▶ _ESTRATTO DELLA PAGINA_
────────────────────────────────────────

Sala 5

Museo

Notizie su tutti i santuari di Akrágas – Agrigentum esposti nella sala; importanza dei culti, soprattutto di quelli ctonii; architettura templare; reperti più importanti

V sala

Il luogo

L’esposizione della sala è interamente riservata ai santuari e si svolge intorno all’ampio spazio della sala VI, dedicata al tempio di Zeus Olimpio.
Nella galleria a sud sono allestite le vetrine con materiali provenienti dai santuari delle divinità ctonie, cui Akrágas era particolarmente devota, tanto che Pindaro nella XII pitica la apostrofa “dimora di Persefone”. Questi santuari si trovavano in diverse aree: uno all'estremità occidentale della collina dei templi, un altro nella località di Sant'Anna oltre le mura, e altri ancora alle pendici della Rupe Atenea, in località San Biagio ed oltre le mura antiche.

L’architettura templare di Akrágas, è caratterizzata da una grande monumentalità e dall’impiego di soluzioni tecniche avanzate. Il tempio di Zeus Olimpio è tra i più imponenti e rappresentativi della città antica, con una struttura poderosa e un’innovativa decorazione esterna con telamoni, colossali figure maschili in pietra che sorreggevano l’architrave, alternandosi alle semicolonne con capitelli dorici.

────────────────────────────────────────

▶ _DATI DI LAVORO_
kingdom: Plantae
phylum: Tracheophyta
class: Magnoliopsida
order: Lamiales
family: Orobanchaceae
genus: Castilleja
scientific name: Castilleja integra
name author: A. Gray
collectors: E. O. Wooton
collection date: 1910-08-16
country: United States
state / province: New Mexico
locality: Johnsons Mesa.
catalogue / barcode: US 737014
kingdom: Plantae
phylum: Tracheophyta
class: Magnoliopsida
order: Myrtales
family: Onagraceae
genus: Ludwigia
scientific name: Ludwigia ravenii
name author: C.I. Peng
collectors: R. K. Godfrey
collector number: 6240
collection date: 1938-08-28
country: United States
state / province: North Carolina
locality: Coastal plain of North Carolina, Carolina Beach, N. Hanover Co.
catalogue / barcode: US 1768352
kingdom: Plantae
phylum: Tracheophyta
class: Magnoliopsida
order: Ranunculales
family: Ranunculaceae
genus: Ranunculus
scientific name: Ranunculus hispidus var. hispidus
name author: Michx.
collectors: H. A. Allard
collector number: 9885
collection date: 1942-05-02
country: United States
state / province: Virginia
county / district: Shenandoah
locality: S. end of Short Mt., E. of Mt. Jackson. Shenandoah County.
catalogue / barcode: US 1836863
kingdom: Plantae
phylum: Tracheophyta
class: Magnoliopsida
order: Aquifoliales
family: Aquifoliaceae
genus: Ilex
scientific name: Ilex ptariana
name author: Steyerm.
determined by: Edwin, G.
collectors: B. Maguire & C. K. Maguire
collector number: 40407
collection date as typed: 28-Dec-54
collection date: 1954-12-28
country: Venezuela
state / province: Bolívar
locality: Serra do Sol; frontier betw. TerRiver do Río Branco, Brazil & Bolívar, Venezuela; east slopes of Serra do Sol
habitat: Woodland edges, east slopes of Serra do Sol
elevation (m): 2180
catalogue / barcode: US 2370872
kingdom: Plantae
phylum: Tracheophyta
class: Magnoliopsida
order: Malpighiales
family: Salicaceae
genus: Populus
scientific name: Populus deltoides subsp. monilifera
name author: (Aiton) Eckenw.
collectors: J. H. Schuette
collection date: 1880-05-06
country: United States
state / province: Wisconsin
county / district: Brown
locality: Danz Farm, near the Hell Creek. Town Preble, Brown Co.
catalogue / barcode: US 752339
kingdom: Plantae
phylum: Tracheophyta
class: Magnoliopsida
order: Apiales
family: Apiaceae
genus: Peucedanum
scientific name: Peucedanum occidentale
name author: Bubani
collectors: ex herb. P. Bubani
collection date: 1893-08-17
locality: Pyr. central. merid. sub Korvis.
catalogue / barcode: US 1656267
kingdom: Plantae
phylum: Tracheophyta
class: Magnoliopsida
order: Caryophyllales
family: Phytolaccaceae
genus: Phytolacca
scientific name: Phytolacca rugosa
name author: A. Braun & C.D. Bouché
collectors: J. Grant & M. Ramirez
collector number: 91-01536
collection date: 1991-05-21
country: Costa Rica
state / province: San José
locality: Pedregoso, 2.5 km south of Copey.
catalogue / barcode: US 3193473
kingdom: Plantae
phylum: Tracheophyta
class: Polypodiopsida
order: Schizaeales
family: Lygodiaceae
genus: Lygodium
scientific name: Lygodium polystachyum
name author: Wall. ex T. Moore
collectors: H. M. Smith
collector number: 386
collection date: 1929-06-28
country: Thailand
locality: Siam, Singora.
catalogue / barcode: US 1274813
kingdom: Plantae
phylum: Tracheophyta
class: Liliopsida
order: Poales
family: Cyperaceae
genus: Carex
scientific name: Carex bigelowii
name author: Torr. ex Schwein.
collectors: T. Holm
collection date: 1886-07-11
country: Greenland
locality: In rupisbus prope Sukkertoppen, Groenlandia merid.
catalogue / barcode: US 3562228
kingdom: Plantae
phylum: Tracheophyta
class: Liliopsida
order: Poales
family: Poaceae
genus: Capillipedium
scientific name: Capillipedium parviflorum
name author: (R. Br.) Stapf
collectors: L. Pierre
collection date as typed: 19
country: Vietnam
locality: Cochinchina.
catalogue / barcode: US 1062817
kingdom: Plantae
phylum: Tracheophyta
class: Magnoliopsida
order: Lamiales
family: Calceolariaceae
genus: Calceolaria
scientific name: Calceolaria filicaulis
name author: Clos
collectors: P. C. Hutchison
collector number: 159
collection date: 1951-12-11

────────────────────────────────────────

▶ _COSA FARE_
a) Sostituisci "Persefone" con "Kore" e riporta il brano dell'estratto della pagina compreso tra "Nella galleria a" e "le mura antiche.", estremi inclusi.
b) Converti in una tabella Markdown le righe dei dati di lavoro comprese tra quella che contiene "catalogue / barcode: US 1062817" e la fine dei dati, estremi inclusi. Tralascia le righe vuote e usa le colonne "Numero" e "Testo della riga".

▶ _RISPOSTE ALLE CONSEGNE_
a)
Nella galleria a sud sono allestite le vetrine con materiali provenienti dai santuari delle divinità ctonie, cui Akrágas era particolarmente devota, tanto che Pindaro nella XII pitica la apostrofa “dimora di Kore”. Questi santuari si trovavano in diverse aree: uno all'estremità occidentale della collina dei templi, un altro nella località di Sant'Anna oltre le mura, e altri ancora alle pendici della Rupe Atenea, in località San Biagio ed oltre le mura antiche.

b)
| Numero | Testo della riga |
|---|---|
| 1 | catalogue / barcode: US 1062817 |
| 2 | kingdom: Plantae |
| 3 | phylum: Tracheophyta |
| 4 | class: Magnoliopsida |
| 5 | order: Lamiales |
| 6 | family: Calceolariaceae |
| 7 | genus: Calceolaria |
| 8 | scientific name: Calceolaria filicaulis |
| 9 | name author: Clos |
| 10 | collectors: P. C. Hutchison |
| 11 | collector number: 159 |
| 12 | collection date: 1951-12-11 |